EXERCISE: Would you copy out only the lines from the one with "bucket [436,358,498,416] ->" to the end of the records, exactly as they stand?

(Image sets with object changes)
----------------
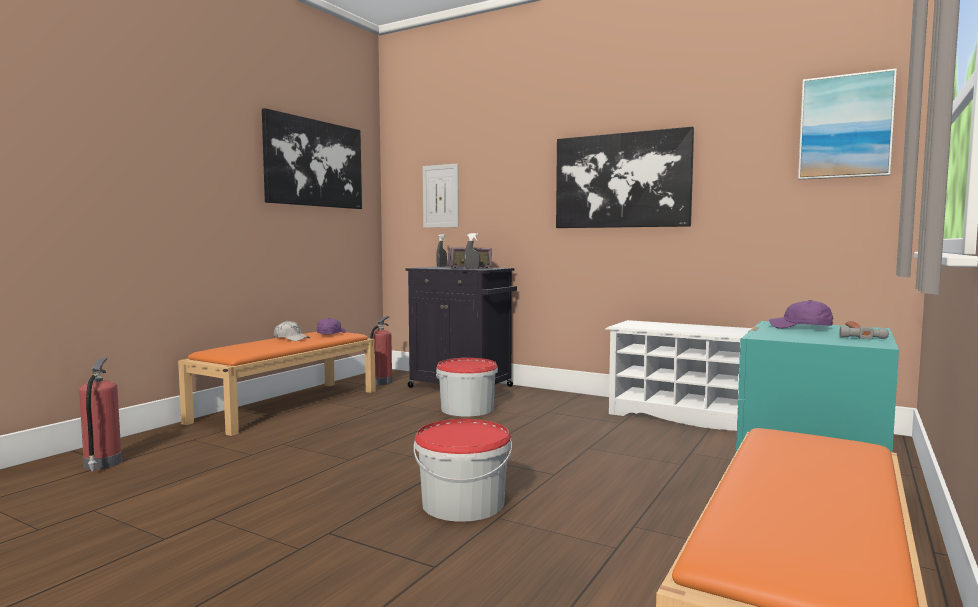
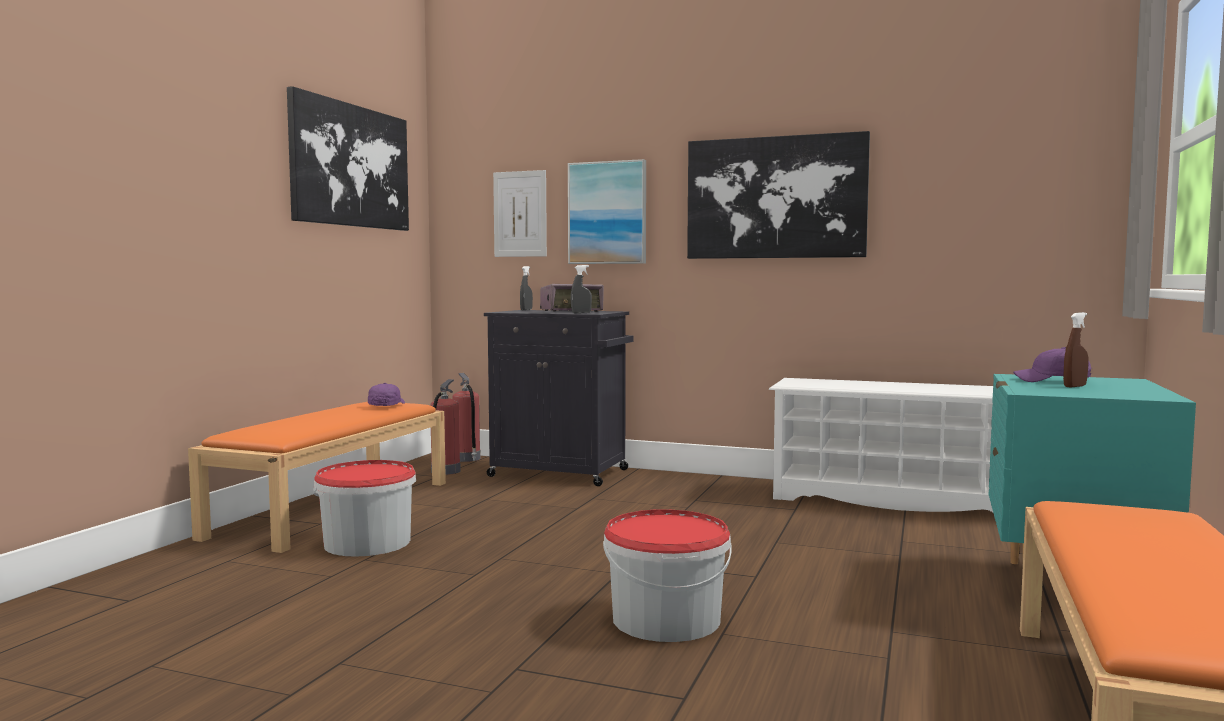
camera: 10 degrees left, 0 degrees up
fire extinguisher [79,358,122,471] -> fire extinguisher moved to [453,373,481,462]
white cap [274,321,310,341] -> none
bucket [436,358,498,416] -> bucket moved to [313,460,416,557]
picture [798,68,897,180] -> picture moved to [568,159,646,264]
hammer [840,321,889,339] -> none
none -> brown spray bottle [1063,312,1088,388]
----------------
RESPONSE TO THE TASK:
bucket [436,358,498,416] -> bucket moved to [313,460,416,557]
picture [798,68,897,180] -> picture moved to [568,159,646,264]
hammer [840,321,889,339] -> none
none -> brown spray bottle [1063,312,1088,388]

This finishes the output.